Onlar, Arap dilini büyüklerinden miras almış; Arapça kâideleri öğrenme ihtiyacı duymadan doğal bir kabiliyetle güzel şiirler yazabilen saf Araplar gibiydi. Böyle kimselerin Arapçanın gramerini ve belâgat ilmini öğrenmesi de gerekmezdi. Çünkü bunlar dil hatalarının ortaya çıktığı, anlatımın zayıfladığı zamanlarda gerekir. Yahut bu ilimler, Arap olmayıp Arapça'yı anlamak ve öğrenmek isteyenler için gerekli olur. Tıpkı bunun gibi Asr-i Saadet'in üzerinden zaman geçip ihtilaflar çoğalınca, kalpler mânen zayıflayınca, faziletli davranışlar, sâlih ameller azalınca, bid'atlar zuhur edip din için endişe edilmeye başlanınca Allah Teâlâ, sahih itikadi ve anlayışı korumak için kullarından bir grubu istihdam etti. Onları Ehl-i Sünnet ve'l-Cemâat'in önderleri yaptı. Onlar, Ebü'l-Hasan el-Eş'arî ve Ebû Mansûr el-Mâtüridî ile onlara tâbi olanlardır (rahmetullahi aleyhim). Yine Hak Teâlâ, İslâm şeriatının hükümlerini muhafaza etmek için bir tâife belirledi. Onlar da dört mezhep imamı ve onlara tâbi olanlardır (rahmetullahi aleyhim).

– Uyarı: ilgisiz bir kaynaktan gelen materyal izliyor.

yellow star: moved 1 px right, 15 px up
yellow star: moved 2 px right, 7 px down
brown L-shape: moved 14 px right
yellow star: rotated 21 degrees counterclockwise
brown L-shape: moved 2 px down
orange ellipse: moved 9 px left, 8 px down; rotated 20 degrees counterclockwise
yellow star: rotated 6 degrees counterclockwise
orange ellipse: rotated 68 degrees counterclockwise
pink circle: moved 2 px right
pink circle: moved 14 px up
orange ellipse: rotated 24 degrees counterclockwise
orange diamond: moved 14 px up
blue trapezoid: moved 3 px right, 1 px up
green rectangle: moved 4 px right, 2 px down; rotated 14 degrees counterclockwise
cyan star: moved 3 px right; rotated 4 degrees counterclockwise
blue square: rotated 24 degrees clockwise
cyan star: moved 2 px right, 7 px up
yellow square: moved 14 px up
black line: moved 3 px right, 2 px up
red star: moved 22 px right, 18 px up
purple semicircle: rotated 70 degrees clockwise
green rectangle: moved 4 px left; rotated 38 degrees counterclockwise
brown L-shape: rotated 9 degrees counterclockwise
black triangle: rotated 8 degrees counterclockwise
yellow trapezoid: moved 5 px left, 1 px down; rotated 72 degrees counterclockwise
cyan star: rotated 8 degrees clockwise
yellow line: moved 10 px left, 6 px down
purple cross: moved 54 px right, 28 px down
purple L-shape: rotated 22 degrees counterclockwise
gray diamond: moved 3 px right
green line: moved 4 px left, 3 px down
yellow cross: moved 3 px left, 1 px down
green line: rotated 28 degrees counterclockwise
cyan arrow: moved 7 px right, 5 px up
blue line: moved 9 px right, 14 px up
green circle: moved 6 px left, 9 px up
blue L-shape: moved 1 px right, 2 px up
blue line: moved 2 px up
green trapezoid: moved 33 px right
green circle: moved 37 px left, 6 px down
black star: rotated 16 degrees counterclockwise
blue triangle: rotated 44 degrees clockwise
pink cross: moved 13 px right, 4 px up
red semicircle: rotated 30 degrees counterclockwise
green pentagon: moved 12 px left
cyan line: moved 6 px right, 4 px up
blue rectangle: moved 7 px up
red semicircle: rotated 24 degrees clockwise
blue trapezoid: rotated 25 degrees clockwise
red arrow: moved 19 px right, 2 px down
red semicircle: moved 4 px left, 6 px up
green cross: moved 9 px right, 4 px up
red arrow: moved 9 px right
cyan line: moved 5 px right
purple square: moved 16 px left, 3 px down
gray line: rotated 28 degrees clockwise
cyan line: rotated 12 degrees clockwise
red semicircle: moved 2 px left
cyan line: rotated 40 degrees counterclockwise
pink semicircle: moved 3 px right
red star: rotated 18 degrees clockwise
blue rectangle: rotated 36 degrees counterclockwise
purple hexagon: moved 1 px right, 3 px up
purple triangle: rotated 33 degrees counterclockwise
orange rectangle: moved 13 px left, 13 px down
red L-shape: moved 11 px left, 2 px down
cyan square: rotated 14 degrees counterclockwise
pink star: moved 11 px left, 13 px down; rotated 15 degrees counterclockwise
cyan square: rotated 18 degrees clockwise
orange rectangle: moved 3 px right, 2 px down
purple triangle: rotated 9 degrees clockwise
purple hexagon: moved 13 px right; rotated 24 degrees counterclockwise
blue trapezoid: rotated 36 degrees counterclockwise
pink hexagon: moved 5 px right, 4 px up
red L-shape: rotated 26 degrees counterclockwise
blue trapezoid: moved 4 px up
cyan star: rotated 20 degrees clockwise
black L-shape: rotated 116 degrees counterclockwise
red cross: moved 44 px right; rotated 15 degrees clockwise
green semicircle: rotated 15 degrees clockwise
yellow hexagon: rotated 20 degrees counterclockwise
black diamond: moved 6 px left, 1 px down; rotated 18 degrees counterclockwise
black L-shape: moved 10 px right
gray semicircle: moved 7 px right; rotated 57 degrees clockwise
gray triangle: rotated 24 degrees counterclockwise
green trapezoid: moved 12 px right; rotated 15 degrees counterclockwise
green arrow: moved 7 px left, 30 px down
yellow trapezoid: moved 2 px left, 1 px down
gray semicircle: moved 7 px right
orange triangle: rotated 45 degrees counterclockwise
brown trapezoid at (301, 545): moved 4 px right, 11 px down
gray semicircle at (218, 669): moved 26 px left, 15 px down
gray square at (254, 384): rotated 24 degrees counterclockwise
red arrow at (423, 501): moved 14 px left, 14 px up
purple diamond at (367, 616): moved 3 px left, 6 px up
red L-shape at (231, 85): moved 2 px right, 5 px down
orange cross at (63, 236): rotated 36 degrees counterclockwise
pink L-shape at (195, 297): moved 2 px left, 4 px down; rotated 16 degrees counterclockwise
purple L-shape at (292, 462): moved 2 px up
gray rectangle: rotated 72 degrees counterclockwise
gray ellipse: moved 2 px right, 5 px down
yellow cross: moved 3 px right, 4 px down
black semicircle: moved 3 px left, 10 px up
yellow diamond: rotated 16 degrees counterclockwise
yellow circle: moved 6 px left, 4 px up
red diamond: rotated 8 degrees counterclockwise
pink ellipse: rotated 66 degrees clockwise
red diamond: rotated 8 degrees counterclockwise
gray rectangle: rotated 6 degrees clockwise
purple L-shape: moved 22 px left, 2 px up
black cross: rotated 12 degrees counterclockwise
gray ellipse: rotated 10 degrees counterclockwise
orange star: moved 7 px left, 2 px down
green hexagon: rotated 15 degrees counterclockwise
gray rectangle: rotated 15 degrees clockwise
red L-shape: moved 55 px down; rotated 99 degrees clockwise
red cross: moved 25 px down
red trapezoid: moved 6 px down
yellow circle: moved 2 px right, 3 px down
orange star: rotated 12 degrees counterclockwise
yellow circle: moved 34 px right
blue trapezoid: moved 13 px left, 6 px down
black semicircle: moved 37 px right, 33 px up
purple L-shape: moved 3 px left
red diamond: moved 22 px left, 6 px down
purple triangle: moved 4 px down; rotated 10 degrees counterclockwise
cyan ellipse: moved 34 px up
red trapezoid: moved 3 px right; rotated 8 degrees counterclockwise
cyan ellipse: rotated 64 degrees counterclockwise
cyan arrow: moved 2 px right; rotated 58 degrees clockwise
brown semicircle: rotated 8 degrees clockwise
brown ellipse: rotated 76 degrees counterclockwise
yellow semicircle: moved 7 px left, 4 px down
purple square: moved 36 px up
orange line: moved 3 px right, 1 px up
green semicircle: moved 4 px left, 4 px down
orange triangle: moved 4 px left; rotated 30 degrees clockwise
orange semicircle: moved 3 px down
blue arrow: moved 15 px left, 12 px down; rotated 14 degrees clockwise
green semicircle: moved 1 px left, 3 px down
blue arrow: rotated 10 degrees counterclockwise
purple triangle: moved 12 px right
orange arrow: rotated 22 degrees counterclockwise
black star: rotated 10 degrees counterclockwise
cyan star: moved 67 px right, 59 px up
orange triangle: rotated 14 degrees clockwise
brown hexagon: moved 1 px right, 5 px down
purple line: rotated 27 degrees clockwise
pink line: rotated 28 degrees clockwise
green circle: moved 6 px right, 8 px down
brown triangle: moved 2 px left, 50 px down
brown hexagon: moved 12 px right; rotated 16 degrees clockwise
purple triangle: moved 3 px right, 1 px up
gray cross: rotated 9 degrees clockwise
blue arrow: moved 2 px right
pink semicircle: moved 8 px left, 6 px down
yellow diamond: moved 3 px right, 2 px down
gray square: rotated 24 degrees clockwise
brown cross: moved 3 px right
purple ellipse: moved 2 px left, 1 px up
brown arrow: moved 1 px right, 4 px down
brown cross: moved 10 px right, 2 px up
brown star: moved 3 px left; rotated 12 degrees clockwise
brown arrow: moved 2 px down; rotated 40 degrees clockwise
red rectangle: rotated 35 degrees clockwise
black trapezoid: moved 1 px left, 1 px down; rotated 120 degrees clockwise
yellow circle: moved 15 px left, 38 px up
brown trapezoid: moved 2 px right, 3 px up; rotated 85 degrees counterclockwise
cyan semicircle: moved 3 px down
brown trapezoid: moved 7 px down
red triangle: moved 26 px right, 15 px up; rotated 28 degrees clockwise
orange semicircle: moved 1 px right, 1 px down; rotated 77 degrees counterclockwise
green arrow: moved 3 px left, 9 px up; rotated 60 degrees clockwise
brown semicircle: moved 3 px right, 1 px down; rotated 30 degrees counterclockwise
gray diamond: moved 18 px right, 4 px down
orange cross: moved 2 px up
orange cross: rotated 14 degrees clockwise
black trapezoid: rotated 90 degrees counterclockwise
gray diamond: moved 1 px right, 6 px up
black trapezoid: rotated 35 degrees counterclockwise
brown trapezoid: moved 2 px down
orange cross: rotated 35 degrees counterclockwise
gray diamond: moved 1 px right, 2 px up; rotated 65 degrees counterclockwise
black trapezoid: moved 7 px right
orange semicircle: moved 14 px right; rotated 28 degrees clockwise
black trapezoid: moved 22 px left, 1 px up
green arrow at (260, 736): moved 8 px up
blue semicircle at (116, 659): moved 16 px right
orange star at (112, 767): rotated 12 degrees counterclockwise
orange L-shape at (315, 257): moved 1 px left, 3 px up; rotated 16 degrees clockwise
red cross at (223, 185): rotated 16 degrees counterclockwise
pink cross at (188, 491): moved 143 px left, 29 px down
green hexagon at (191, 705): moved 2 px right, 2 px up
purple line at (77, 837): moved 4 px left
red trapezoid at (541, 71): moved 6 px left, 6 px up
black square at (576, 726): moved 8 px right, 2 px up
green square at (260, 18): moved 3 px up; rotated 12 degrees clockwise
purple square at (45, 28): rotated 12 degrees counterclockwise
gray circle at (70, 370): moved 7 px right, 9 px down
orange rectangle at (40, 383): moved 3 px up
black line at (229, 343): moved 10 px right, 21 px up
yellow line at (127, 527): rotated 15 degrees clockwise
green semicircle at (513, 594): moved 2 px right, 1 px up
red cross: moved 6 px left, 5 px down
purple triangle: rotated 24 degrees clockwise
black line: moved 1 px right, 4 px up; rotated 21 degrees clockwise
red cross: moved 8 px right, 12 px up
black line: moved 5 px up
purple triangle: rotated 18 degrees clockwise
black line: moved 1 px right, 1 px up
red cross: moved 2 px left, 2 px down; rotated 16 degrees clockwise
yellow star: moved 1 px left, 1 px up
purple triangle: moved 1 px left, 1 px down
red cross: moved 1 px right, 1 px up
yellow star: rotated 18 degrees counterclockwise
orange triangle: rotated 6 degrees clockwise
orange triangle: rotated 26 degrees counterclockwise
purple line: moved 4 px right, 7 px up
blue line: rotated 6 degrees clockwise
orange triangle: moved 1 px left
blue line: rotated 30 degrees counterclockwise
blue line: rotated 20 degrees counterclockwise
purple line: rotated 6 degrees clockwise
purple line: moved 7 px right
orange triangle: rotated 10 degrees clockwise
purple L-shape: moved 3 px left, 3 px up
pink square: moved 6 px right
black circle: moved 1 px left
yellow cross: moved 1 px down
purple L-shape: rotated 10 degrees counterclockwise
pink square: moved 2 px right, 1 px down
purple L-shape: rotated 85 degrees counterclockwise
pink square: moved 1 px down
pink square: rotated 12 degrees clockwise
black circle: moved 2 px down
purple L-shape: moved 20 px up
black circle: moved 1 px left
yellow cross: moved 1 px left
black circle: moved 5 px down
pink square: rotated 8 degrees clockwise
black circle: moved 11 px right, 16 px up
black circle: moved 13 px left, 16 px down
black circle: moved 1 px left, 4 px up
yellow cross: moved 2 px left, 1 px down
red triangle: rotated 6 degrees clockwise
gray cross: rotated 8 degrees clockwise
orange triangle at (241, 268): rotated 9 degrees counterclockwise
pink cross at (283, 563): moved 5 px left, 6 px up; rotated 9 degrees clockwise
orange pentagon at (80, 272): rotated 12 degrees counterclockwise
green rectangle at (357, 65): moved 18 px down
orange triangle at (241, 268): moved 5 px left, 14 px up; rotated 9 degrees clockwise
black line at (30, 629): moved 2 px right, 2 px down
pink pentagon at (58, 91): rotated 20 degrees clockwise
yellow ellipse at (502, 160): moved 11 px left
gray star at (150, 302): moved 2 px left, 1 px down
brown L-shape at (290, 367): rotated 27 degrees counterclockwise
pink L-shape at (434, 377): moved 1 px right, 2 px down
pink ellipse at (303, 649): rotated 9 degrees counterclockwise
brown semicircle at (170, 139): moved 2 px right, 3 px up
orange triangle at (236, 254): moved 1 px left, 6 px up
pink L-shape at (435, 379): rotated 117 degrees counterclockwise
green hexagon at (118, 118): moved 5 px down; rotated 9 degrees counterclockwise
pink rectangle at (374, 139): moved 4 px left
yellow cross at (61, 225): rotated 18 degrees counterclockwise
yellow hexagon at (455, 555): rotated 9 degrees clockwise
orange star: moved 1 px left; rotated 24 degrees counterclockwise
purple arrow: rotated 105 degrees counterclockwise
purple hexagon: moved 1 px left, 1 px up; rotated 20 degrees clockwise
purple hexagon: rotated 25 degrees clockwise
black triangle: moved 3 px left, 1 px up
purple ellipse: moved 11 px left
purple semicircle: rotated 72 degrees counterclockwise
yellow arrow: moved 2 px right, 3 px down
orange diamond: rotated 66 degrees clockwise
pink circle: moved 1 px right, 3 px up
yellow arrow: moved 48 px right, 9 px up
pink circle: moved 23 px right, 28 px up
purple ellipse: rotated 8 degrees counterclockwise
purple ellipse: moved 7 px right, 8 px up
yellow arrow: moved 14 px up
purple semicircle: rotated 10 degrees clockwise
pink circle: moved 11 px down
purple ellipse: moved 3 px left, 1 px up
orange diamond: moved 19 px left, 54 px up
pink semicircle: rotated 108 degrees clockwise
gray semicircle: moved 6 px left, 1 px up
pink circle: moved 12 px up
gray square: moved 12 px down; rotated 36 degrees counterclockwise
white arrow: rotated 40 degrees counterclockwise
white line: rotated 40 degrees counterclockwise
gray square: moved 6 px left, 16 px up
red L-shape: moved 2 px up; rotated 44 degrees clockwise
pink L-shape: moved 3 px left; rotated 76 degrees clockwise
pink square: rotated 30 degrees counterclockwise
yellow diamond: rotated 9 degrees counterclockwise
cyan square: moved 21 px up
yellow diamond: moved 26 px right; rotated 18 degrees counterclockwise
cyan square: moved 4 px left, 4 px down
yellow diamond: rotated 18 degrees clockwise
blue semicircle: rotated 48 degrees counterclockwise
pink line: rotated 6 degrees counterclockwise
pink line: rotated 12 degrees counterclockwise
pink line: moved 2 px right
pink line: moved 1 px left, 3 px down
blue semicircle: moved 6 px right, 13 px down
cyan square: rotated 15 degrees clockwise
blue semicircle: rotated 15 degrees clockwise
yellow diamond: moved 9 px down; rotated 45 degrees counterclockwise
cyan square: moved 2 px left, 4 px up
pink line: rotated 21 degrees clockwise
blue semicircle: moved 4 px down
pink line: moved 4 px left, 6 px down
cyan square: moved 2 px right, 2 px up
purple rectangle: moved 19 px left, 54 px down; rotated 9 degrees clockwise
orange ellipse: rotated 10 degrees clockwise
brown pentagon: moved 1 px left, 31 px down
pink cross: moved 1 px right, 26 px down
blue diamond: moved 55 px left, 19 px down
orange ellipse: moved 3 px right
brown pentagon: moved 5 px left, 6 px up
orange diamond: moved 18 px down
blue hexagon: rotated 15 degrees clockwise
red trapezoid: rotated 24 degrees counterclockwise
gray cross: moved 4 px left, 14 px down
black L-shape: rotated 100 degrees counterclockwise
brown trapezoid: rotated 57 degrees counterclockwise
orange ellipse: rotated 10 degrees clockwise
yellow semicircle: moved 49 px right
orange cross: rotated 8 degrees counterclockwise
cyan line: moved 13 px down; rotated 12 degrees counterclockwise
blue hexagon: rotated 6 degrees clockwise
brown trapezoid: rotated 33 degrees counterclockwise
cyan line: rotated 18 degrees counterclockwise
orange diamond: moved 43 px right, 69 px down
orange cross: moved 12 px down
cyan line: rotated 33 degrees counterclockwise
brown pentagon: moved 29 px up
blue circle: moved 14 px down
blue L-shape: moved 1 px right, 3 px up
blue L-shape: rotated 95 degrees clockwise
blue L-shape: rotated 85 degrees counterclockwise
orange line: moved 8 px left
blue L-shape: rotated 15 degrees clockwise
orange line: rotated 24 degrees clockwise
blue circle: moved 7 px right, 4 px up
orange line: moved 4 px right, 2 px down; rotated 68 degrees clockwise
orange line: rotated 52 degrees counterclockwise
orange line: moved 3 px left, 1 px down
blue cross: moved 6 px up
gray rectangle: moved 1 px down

Üçüncü bir topluluk da müminlerin manevi terbiyelerini üstlendi. Nefislerin temizlenmesi, kalplerin saflaştırılması için gerekli usulleri belirledi. Bunlar da sûfilerin imamlarıdır. Onların başında Şeyh Zünnûn-i Misri ve İmam Cüneyd-i Bağdâdî (kuddise sırruhümâ) gibi zatlar gelir. Bu imamların hepsi esas ve usullerini Kur'ân ve sünnetten almış, hiçbir halde Kur'ân'ın ve sünnetin dışına çıkmamışlardır. Onlar Cenab-ı Allah'a güzel kulluğun, içinde ve dışında tam ve kâmil bir mümin olmanın yollarını bizzat göstermişlerdir. Allah Teâlâ sırlarını ve makamlarını âli eylesin. 

Tasavvuf tarihi genel hatlarıyla üç dönemde ele alımaktadır. Bu dönemlerden ilki Zühd Dönemi olup Peygamber Efendimiz sallallahu aleyhi vesellem ile başlar. sahabe, tâbiîn ve sonraki nesil olan tebeu't- tâbiînin de bulunduğu ilk iki asrı içine alarak tasavvuf dönemine kadar devam eder. İkinci dönem Tasavvuf Dönemidir. Sûfî ve tasavvuf kavramlarının kullanılmaya ve ilk sûfî adlarının duyulmaya başlandığı Hicri 2. asrın sonundan, tarikatların zuhur ettiği devre kadar olan yaklaşık üç asırlık dönemi kapsar. Tasavvuf bu dönemde müessese haline gelmiş, büyük sûfî ve mutasavvıflar bu dönemde yetişmiştir. Üçüncü dönem ise tasavvufî birer mektep olan tarikat müesseselerinin güçlü bir şekilde ortaya çıkarak sosyal hayatın bir parçası haline geldiği Hicri 6. - Miladi 12. asırdan başlayıp günümüze kadar devam eden tarikatlar dönemidir. Bu dönem, geniş bir coğrafyada sûfîler vesilesiyle yüz milyonlarca insanın İslâm’la şereflendiği, tasavvufî tefekkür ve sanatın en değerli mahsullerinin verildiği dönemdir.